Warning: This news will make you want to eat dessert immediately.
The newest brain food could be cocoa—but only if you eat all of the chocolate (!) and in its purest form, according to new research conducted by Real Scientists from University of L'Aquila in Italy, and Mars, Incorporated (which produces M&Ms and Dove Chocolate and so many other things you'd gladly gorge on, regardless of the benefits.)
In the study, adults between the ages of 61 and 85 drank a dairy-based cocoa drink containing either high (993 mg), intermediate (520 mg), or low (48 mg) amounts of cocoa flavanols every day for eight weeks. Cocoa flavanols are natural substances found in fresh cacao beans that—unfortunately—tend to be destroyed when processed into treats like milk chocolate and baked goods.
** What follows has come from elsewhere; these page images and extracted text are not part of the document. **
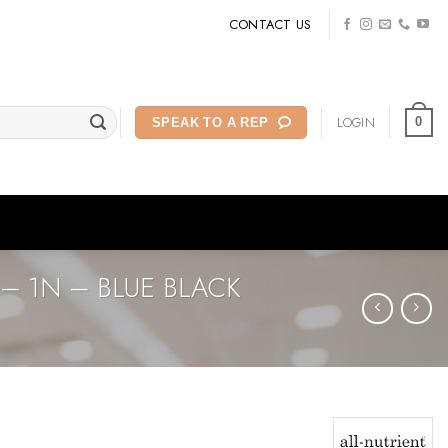
CONTACT US
LOGIN
0
SPEAK TO A REP
– 1N – BLUE BLACK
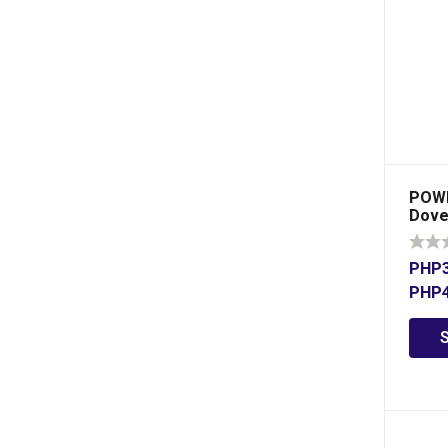
POWE
Dove 
PHP
PHP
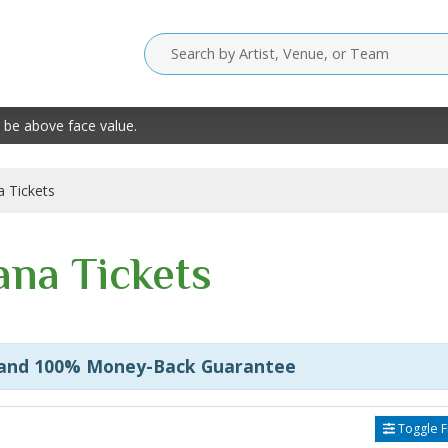
 be above face value.
 Tickets
na Tickets
 and 100% Money-Back Guarantee
Toggle Fi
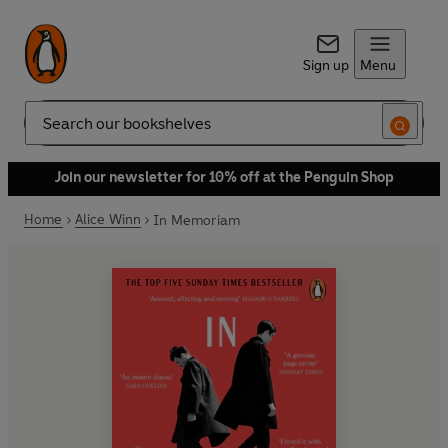
Sign up
Menu
Search
Join our newsletter for 10% off at the Penguin Shop
Home
Alice Winn
In Memoriam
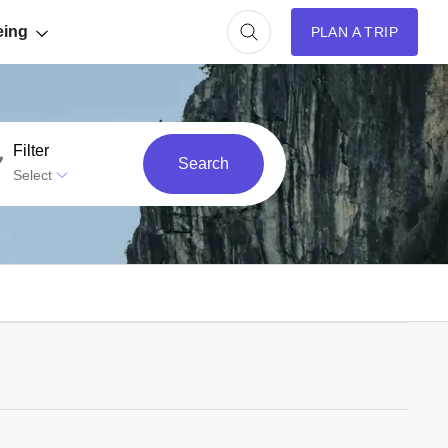
eing
PLAN A TRIP
Filter
Search
Select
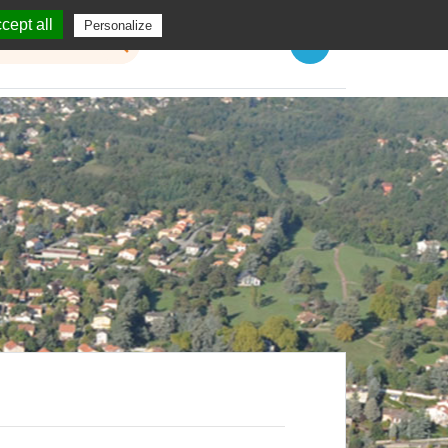
cept all
Personalize
Menu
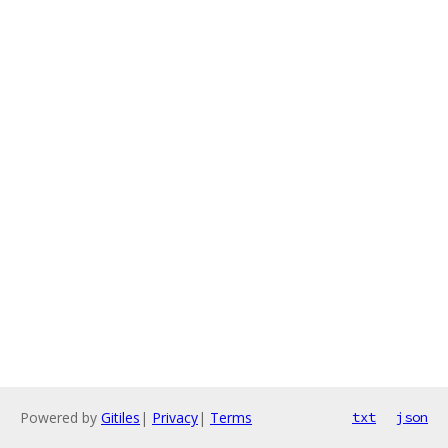
Powered by
Gitiles
|
Privacy
|
Terms
txt
json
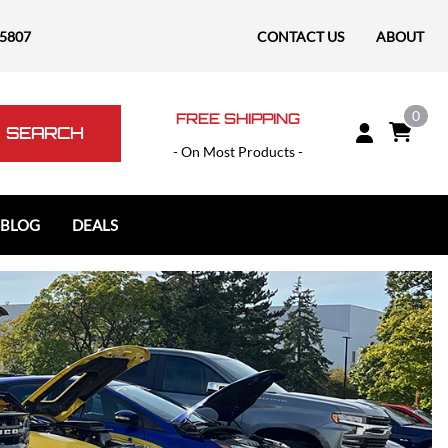
-5807
CONTACT US
ABOUT
0
FREE SHIPPING
SEARCH
- On Most Products -
 BLOG
DEALS
Polaris
Polaris Slingshot
RAM
RAM 1500
RAM 1500 TRX / RHO
RAM 2500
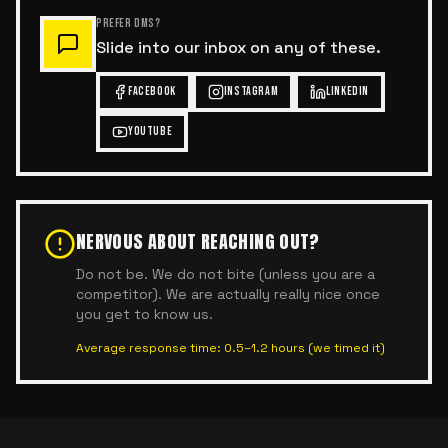
PREFER DMS?
Slide into our inbox on any of these.
FACEBOOK
INSTAGRAM
LINKEDIN
YOUTUBE
NERVOUS ABOUT REACHING OUT?
Do not be. We do not bite (unless you are a
competitor). We are actually really nice once
you get to know us.
Average response time: 0.5–1.2 hours (we timed it)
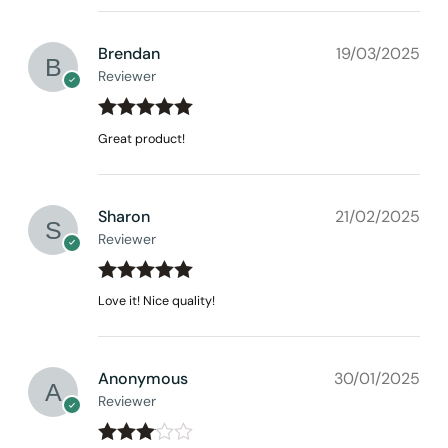
Brendan
19/03/2025
Reviewer
Rated
out
5
Great product!
of 5
Sharon
21/02/2025
Reviewer
Rated
out
5
Love it! Nice quality!
of 5
None at present
Anonymous
30/01/2025
Reviewer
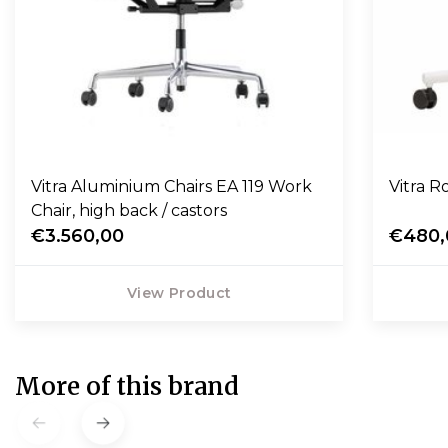
Vitra Aluminium Chairs EA 119 Work
Vitra Ro
Chair, high back / castors
€3.560,00
€480,
View Product
More of this brand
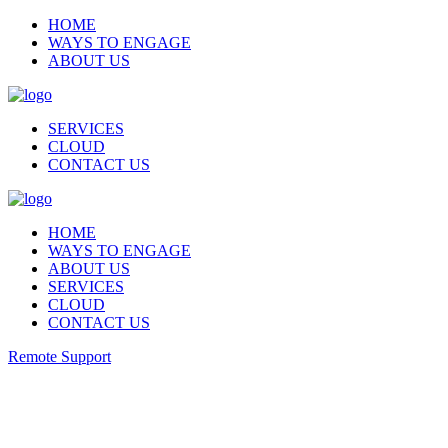
HOME
WAYS TO ENGAGE
ABOUT US
SERVICES
CLOUD
CONTACT US
HOME
WAYS TO ENGAGE
ABOUT US
SERVICES
CLOUD
CONTACT US
Remote Support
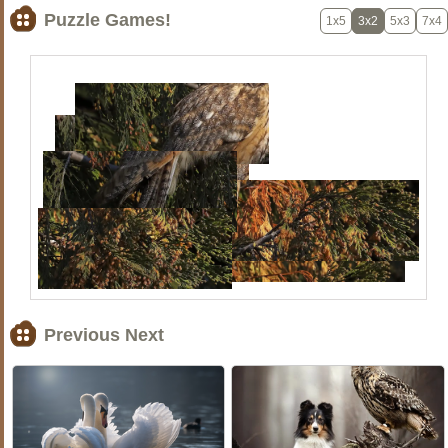
Puzzle Games!
1x5
3x2
5x3
7x4
Previous Next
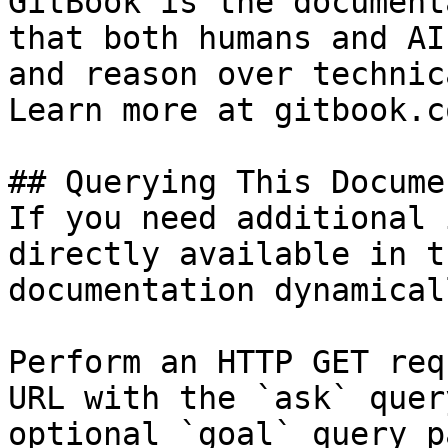
GitBook is the document
that both humans and AI
and reason over technic
Learn more at gitbook.co
## Querying This Docume
If you need additional 
directly available in t
documentation dynamical
Perform an HTTP GET req
URL with the `ask` quer
optional `goal` query p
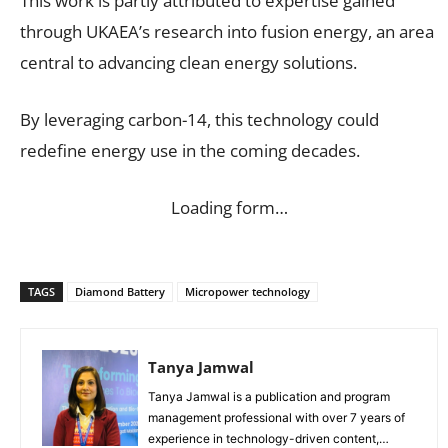
This work is partly attributed to expertise gained
through UKAEA’s research into fusion energy, an area
central to advancing clean energy solutions.
By leveraging carbon-14, this technology could
redefine energy use in the coming decades.
Loading form…
TAGS
Diamond Battery
Micropower technology
Tanya Jamwal
Tanya Jamwal is a publication and program
management professional with over 7 years of
experience in technology-driven content,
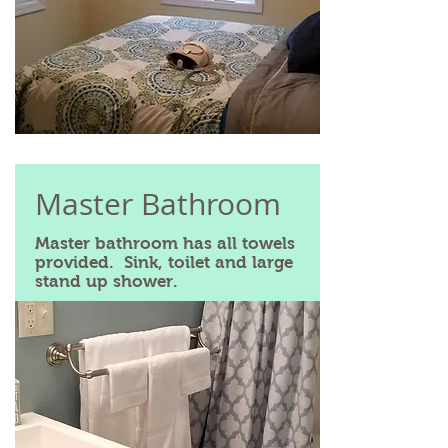
Master Bathroom
Master bathroom has all towels
provided. Sink, toilet and large
stand up shower.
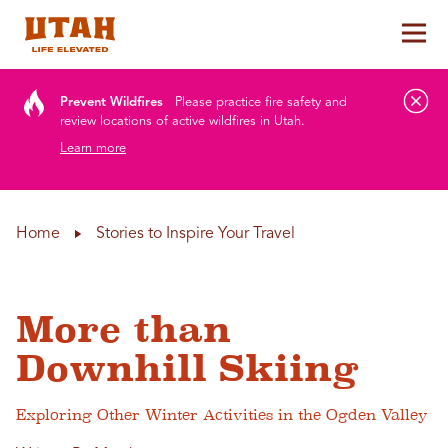
Tog
Skip to content
Prevent Wildfires
Please practice fire safety and
review locations of active wildfires in Utah.
Learn more
Home
Stories to Inspire Your Travel
More than
Downhill Skiing
Exploring Other Winter Activities in the Ogden Valley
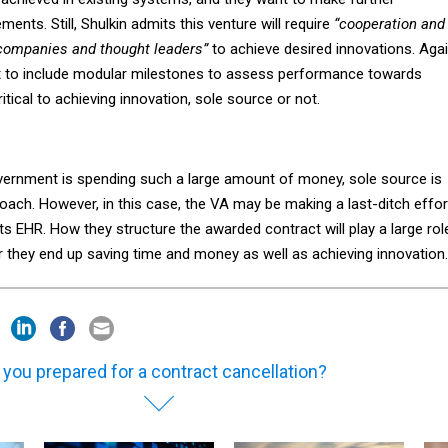
nts. Still, Shulkin admits this venture will require
“cooperation and
companies and thought leaders”
to achieve desired innovations. Agai
t to include modular milestones to assess performance towards
ritical to achieving innovation, sole source or not.
overnment is spending such a large amount of money, sole source is
oach. However, in this case, the VA may be making a last-ditch effor
s EHR. How they structure the awarded contract will play a large rol
r they end up saving time and money as well as achieving innovation.
 you prepared for a contract cancellation?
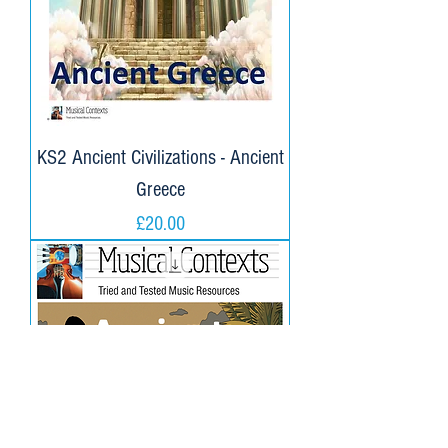
KS2 Ancient Civilizations - Ancient
Greece
Price
£20.00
The researchers tested each participant's memory and general brain response before and after the dietary intervention. Deliciously, they saw significant improvements across the board among people who consumed the most potent cocoa drinks.
While researchers don't fully understand how cocoa flavanols benefit the brain, they think it could have something to do with the way the substance improves insulin resistance, which has been linked to brain aging. Flavanols have also been found to support normal blood vessel functioning. In theory, this should promote circulation throughout the body and to the brain, and in turn, boost cognitive functioning, says study co-author Catherine Kwik-Uribe, Ph.D., human health and nutrition director at Mars.
Unfortunately, it can be a little tricky to score a similar brain boost on your own, mostly because it's so tough to figure out which foods contain cocoa flavanols. (You won't find it listed on a nutrition label, and it has nothing to do with the percent of cocoa.) To consume enough from dark chocolate or straight-up cocoa powder, you'd need to eat upward of 993 grams of dark chocolate, depending on the variety (that's about 23 standard-size Hershey's chocolate bars) or 66 grams of cocoa powder, which amounts to about 10 tablespoons. Luckily, researchers at Mars are developing flavanol-rich foods, according to Kwik-Uribe.
Until then? It can't hurt to eat a little extra chocolate.